How to assign existing replicated pools to a device class.
This document (000019699) is provided subject to the disclaimer at the end of this document.
Environment
Situation
Resolution
List current assignments:
# for i in $(ceph osd pool ls); do echo $i; ceph osd pool get $i crush_rule; done
Ceph luminous introduced device classes. Common device classes are hdd, ssd or nvme. But its possible to create a custom device class if needed. example: xyz.
Documentation links:
https://documentation.suse.com/ses/5.5/single-html/ses-admin/#crush-devclasses
or
https://documentation.suse.com/en-us/ses/6/single-html/ses-admin/#crush-devclasses
Special crush rules can be created and assigned to pools to allow data on the pool to be written to a specific device classes such as hdd or ssd.
The default rule provided with ceph is the replicated_rule:
# rules
rule replicated_rule {
id 0
type replicated
min_size 1
max_size 10
step take default
step chooseleaf firstn 0 type host
step emit
}
If the ceph cluster contains these types of storage devices, create the new crush rules with:
# ceph osd crush rule create-replicated replicated_hdd default host hdd
# ceph osd crush rule create-replicated replicated_ssd default host ssd
# ceph osd crush rule create-replicated replicated_nvme default host nvme
The newly created rule will look nearly the same. This is the hdd rule:
rule replicated_hdd {
id 1
type replicated
min_size 1
max_size 10
step take default class hdd
step chooseleaf firstn 0 type host
step emit
}
If the cluster does not contain either hdd or ssd devices, the rule creation will fail.

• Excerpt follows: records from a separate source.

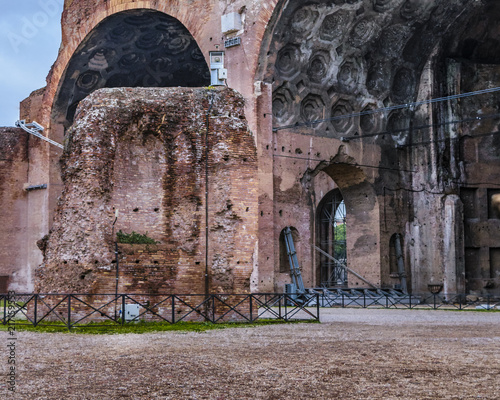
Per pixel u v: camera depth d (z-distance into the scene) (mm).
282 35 31578
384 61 35906
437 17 35062
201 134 19531
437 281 36250
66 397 7828
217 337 14516
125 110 18938
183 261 18906
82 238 17688
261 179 31266
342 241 41438
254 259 30969
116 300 17203
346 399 7711
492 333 16094
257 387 8414
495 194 38094
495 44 38000
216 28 32656
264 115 31547
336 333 15766
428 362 10578
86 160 18125
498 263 37656
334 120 35000
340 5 31766
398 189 37156
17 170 40562
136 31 37594
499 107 38281
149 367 10000
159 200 19344
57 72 39625
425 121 37250
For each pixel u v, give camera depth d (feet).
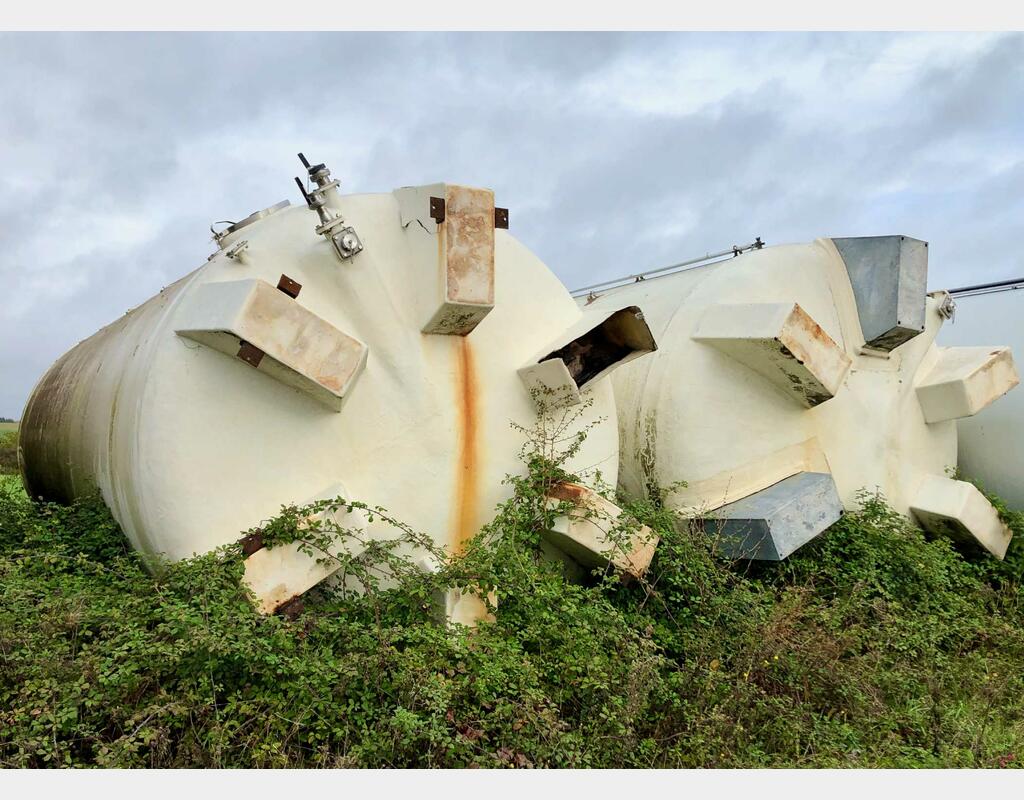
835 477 22.54
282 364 14.53
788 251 22.53
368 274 16.17
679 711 14.35
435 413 16.57
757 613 17.04
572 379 17.21
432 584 15.23
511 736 12.52
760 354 20.11
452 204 15.78
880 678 16.29
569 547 17.76
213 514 14.76
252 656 12.23
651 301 24.26
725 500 20.61
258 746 11.63
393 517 16.19
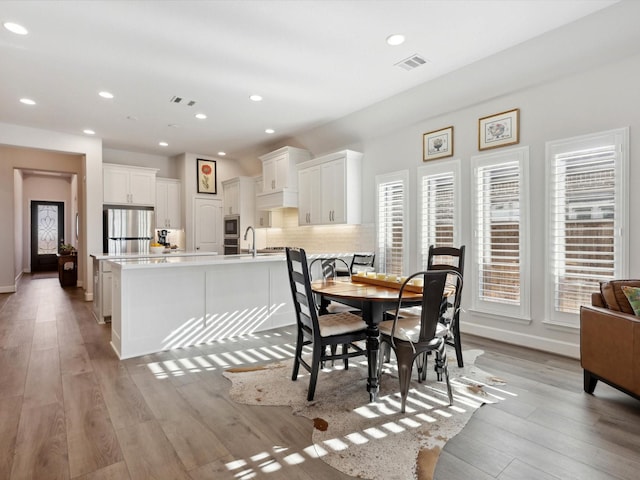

After the rules are created, the existing pools can be assigned to the new rules:
# ceph osd pool set $POOL_NAME crush_rule replicated_hdd
or
# ceph osd pool set $POOL_NAME crush_rule replicated_ssd
or
# ceph osd pool set $POOL_NAME crush_rule replicated_nvme
Pools that may be considered for device class "ssd" or "nvme" are any pools that need reduced latency. However, it may only be practical to assign metadata pools to the faster device class devices, such as the following default pools:
cephfs_metadata, .rgw.root, default.rgw.control, default.rgw.meta,default.rgw.log, default.rgw.buckets.index
Pools that should be considered for device class hdd:
iscsi-images, cephfs_data, default.rgw.buckets.data
The cluster will enter HEALTH_WARN and move the objects to the right place on the ssd's or assigned device class until the cluster is HEALTHY again.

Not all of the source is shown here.